El hecho es que, cuando Jesús se acercó al lado, ellos “no sabían que era Jesús”. Ni siquiera reconocieron su voz.
Admitamos que “era muy de mañana” y que no tenían cómo imaginar que Jesús apareciera allá en Galilea y a esas horas. Pero, ¿no nos ha ocurrido de no conocer a Jesús cuando nos ha hallado?
Fue por la repetición de una maravilla. Jesús obró el mismo milagro que cuando los llamó al ministerio. La pesca milagrosa era una renovación del llamamiento.
Si al principio les dio un lugar en su obra mostrándoles que serían “pescadores de hombres”, ahora necesitaban comprobarlo de nuevo.
En las bodas de Caná, sus apóstoles creyeron en él por aquel “principio de señales” (Juan 2.11).

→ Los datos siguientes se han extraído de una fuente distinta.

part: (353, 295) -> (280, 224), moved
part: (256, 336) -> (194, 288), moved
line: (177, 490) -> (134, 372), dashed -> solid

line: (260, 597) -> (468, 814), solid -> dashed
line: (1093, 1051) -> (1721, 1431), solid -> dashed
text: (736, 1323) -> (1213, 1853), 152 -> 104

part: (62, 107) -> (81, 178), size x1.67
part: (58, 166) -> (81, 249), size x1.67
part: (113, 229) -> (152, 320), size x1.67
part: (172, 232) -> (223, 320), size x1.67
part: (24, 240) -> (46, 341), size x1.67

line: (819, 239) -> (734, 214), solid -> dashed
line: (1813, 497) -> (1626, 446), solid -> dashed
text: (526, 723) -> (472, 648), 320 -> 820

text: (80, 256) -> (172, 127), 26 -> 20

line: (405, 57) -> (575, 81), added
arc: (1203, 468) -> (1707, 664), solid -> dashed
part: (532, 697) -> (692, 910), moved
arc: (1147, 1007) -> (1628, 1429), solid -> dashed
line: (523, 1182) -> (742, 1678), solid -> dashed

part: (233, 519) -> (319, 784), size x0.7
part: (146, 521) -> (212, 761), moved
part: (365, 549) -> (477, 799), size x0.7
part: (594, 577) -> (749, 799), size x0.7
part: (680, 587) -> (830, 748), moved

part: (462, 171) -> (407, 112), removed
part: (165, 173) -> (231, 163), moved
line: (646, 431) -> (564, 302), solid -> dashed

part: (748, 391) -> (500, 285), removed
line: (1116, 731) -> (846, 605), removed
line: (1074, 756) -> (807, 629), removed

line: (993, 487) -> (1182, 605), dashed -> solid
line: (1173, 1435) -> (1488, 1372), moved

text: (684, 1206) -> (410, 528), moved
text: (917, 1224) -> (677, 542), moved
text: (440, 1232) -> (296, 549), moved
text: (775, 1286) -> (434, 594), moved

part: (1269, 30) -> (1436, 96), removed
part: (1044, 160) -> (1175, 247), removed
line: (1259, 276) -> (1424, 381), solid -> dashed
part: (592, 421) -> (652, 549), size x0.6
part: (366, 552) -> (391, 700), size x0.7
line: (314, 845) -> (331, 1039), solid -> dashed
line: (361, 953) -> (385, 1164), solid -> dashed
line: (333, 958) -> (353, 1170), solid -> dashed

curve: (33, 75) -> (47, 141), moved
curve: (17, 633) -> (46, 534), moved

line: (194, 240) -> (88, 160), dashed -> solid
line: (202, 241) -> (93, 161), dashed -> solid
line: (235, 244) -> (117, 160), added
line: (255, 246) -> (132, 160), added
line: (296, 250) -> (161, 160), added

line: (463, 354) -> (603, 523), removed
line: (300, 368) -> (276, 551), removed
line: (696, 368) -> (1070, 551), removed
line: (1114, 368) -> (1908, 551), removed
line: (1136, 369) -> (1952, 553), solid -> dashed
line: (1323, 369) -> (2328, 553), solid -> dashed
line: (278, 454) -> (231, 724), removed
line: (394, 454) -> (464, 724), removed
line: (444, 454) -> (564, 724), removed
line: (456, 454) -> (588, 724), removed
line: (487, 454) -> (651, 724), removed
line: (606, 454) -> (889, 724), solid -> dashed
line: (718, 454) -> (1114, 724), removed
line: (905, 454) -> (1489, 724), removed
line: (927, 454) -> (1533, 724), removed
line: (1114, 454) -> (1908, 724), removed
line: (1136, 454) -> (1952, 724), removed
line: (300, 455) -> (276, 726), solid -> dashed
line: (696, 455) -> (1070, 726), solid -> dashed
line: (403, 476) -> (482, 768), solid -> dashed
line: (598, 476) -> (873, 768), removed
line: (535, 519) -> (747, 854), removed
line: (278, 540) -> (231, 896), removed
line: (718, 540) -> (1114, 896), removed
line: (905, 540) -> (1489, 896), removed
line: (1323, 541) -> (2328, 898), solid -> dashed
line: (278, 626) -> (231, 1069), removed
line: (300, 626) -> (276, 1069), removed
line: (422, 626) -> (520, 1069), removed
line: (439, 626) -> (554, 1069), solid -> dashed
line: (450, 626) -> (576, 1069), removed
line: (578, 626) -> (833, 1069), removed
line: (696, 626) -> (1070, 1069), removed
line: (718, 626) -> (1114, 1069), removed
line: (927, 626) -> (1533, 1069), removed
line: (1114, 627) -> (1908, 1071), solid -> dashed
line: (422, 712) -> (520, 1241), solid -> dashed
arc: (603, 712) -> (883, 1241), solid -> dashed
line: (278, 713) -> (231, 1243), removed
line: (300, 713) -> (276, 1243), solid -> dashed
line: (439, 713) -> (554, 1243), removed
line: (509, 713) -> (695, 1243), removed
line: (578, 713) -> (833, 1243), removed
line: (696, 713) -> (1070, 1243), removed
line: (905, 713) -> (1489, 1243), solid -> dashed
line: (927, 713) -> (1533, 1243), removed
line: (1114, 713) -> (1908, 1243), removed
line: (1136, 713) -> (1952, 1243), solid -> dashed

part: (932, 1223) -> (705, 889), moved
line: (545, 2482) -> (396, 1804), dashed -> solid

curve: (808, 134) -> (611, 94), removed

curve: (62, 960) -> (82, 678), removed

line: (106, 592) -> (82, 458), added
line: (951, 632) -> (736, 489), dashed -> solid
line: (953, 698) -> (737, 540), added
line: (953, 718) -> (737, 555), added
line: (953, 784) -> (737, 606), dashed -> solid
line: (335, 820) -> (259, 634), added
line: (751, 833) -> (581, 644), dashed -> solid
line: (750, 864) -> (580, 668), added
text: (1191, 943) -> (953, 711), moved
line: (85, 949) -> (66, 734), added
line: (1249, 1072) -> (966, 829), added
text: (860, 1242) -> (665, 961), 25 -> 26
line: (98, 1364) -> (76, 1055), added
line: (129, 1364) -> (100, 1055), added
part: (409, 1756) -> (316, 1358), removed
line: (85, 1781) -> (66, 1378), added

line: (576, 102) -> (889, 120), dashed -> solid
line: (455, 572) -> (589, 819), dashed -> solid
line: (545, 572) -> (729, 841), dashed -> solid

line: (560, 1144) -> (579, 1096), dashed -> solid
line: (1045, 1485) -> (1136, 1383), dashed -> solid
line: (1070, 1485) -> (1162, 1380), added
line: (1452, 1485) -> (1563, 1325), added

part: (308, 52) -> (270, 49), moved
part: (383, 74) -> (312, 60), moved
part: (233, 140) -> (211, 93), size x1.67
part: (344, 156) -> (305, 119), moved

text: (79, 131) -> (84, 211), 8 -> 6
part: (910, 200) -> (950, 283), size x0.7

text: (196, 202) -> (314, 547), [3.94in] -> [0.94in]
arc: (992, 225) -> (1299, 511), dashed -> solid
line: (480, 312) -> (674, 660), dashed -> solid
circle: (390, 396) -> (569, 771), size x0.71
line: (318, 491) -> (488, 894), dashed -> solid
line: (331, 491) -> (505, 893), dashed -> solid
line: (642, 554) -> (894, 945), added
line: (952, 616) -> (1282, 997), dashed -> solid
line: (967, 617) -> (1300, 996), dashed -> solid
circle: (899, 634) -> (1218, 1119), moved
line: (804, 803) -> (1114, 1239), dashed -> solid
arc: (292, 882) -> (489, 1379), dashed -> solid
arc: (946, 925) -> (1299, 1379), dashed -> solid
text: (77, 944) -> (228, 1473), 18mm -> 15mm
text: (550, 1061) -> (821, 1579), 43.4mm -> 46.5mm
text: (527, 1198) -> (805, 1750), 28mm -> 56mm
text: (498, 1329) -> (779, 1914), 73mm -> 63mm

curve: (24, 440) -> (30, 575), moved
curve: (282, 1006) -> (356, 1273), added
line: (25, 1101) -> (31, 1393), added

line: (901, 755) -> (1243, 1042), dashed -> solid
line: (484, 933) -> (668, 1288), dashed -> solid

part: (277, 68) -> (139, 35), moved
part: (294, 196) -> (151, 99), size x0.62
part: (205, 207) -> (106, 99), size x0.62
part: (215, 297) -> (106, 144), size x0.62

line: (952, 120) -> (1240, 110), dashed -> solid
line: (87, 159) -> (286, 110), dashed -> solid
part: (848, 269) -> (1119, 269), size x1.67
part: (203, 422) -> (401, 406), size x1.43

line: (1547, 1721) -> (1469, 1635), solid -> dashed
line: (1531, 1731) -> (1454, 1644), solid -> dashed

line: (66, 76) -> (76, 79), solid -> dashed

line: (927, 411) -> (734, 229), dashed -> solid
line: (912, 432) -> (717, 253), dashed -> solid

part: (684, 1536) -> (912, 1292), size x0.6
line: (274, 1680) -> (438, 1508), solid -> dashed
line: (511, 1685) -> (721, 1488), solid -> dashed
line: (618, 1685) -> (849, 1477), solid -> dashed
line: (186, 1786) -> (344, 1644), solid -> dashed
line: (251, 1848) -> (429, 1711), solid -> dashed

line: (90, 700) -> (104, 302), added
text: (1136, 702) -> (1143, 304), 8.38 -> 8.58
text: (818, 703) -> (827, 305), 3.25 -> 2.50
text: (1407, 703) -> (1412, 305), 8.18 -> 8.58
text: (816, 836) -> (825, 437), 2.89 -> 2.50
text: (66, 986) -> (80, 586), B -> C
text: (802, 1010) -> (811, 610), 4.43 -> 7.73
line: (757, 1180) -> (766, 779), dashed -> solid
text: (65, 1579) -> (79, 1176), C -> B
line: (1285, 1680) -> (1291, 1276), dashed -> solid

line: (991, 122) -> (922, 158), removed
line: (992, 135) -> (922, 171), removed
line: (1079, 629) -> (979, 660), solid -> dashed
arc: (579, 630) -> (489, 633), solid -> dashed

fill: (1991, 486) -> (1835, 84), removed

Ahora ocurrió lo mismo con su último milagro, reservado para dar un mensaje de poder y ministerio a los suyos.
¿En qué medida nos damos cuenta de lo que él quiere decirnos cuando nos repite los notables episodios del comienzo de nuestro camino con él?
Les ayudó su participación en la vida diaria. ¿Nos sorprende lo que Jesús hizo a continuación?
El gran Señor, el Autor de la creación, se inclinó en la playa ¡para hacer un asado de pescado! No sería la primera vez que Jesús hacía esto.
Sí, se darían los apóstoles, es el mismo Señor con quien hemos comido, caminado, llorado, y reído.
Pero nosotros, ¿cómo reconocemos la presencia de Cristo en las pequeñeces de la vida de todos los días?
Oración. Muéstrate, Señor, con claridad, sea en la grandiosidad de algo como la pesca milagrosa, sea en el detalle de la provisión del alimento diario.